The workers were laid off in September 2015 and the payments were the result of a settlement with the cash-strapped company.

In an emailed statement NOCAL‘s Chief Operating Officer Cllr. Althea Sherman said the company cannot afford to make the payments.

“The oil price crisis has not abated and as a consequence, NOCAL continues to have financial challenges,” she said.

NOCAL and the aggrieved staff had an agreement brokered by the Ministry of Labour in late 2015, months after their layoff, where the company should have made the second quarterly payment by the end of April following the first payment in February 2016.

“To date, GOL has not provided any funds to NOCAL for the payment of redundancy or parting benefits to former staff or senior executives,” Cllr. Sherman revealed in the statement.

NOCAL paid a full severance pay to about 75 percent of staff laid off in 2015, and severance pay for the remaining 25 percent range between US$15,000 and US$60,000, Cllr. Sherman said.

NOCAL contributed significantly to the Liberian economy mainly between 2011 and 2013 when contracts were signed with major global oil companies Exxon Mobil and Chevron to explore for oil in acreage off Liberia’s coasts.

NOCAL contributed US$14.07 million in 2011 and US$82.07 million to the national budget in fiscal years 2011/12 and 2012/13—the  latter being almost a tenth of the annual budget that year—according to the Liberia Extractive Industry Transparency Initiative (LEITI).

As the global price of oil plummeted from $120 a barrel to $30 in 2014/2015. International companies’ interest in Liberia’s oil sector vanished and along with it all that international income. By 2015 the company could not meet its payroll or pay its rental.

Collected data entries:
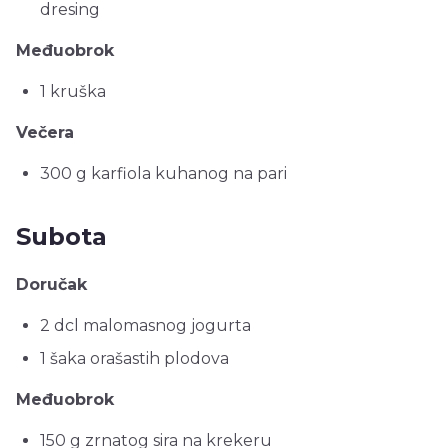
dresing
Međuobrok
1 kruška
Večera
300 g karfiola kuhanog na pari
Subota
Doručak
2 dcl malomasnog jogurta
1 šaka orašastih plodova
Međuobrok
150 g zrnatog sira na krekeru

Work task 1: Set down the stretch of the NOCAL passage from "NOCAL contributed significantly" through "Transparency Initiative (LEITI).", word for word.
Work task 2: List every amount in the NOCAL passage that is written with the prefix "US$".
Work task 3: Continue the NOCAL passage from the point where it stops.
The lines above have no role in this work.

Exercise result 1:
NOCAL contributed significantly to the Liberian economy mainly between 2011 and 2013 when contracts were signed with major global oil companies Exxon Mobil and Chevron to explore for oil in acreage off Liberia’s coasts.

NOCAL contributed US$14.07 million in 2011 and US$82.07 million to the national budget in fiscal years 2011/12 and 2012/13—the  latter being almost a tenth of the annual budget that year—according to the Liberia Extractive Industry Transparency Initiative (LEITI).

Exercise result 2:
US$15,000
US$60,000
US$14.07 million
US$82.07 million

Exercise result 3:
In addition to the slump in oil prices on the world market and the Ebola crisis, President Ellen Johnson Sirleaf blamed NOCAL leadership for mismanagement, including a US$7 million wage bill as the result of continued hiring.

President Sirleaf then instituted a reform of the cash-strapped NOCAL, announced in an address to the nation in late August 2015. Among other things, she retired the institution’s leadership, reconstituted its board of directors and ordered the redundancy of more than two thirds of its workforce.

Cllr. Sherman urged the relevant former NOCAL employees not to grow impatient and promised NOCAL is doing all it can to have them paid.

“However, as demonstrated by all of our actions to date, NOCAL’s Interim Management Team is committed to making every effort to fulfil the redundancy obligations of the institution to the extent financially practicable,” Cllr. Sherman said.

But patience seems to be a scare commodity among the aggrieved former NOCAL staff, even for Oliver Clarke, formerly of NOCAL facility department, who appeared most optimistic in a previous interview with this reporter.

“I called the [Human Resource Manager] yesterday and told her ‘You people are reneging on the promises you made to us,’” he said. ‘“You gave us a schedule that you should have lived by and you did not live by that schedule.’”

Even after NOCAL made the first quarterly severance payment to them, many employees were sceptical that their money would be paid in full.

“I see an attempt by NOCAL management to deflect some of the blames for the woes that visited the company to some of us who had absolutely no hand to play in the crisis that took place there,” said James Kpargoi, who now works with the Food and Agriculture Organization (FAO), in an interview in March.  “I see that as a deliberate attempt by the Government of Liberia to violate our fundamental rights, to apportion the blame for the financial mess.”

Fabian Lai, a former manager at NOCAL’s internal audit department, who now works with the Catholic Relief Services as finance operations manager is also furious and suspects the delay in payment could be part of a scheme.

“They also have to be grateful to their former employees and see reason to pay us,” said Lai who worked at NOCAL for six years. “Our gratefulness to NOCAL cannot be the waiver of our payment.”

Lai said he was afraid that severance pay will soon be made a domestic debt, which could take up to a five-year payment period, “where the government will pay what it can afford.” You’d better explain what you mean by this.

Urias Taylor, who was employed as a geologist at NOCAL before being fired agrees, and claims that even a lawsuit would work in line with the government’s alleged scheme not to fully pay the former NOCAL staff.

“Government is government. If we are going to choose the route of a lawsuit, it is going to be long and will probably run into the next government,” he said.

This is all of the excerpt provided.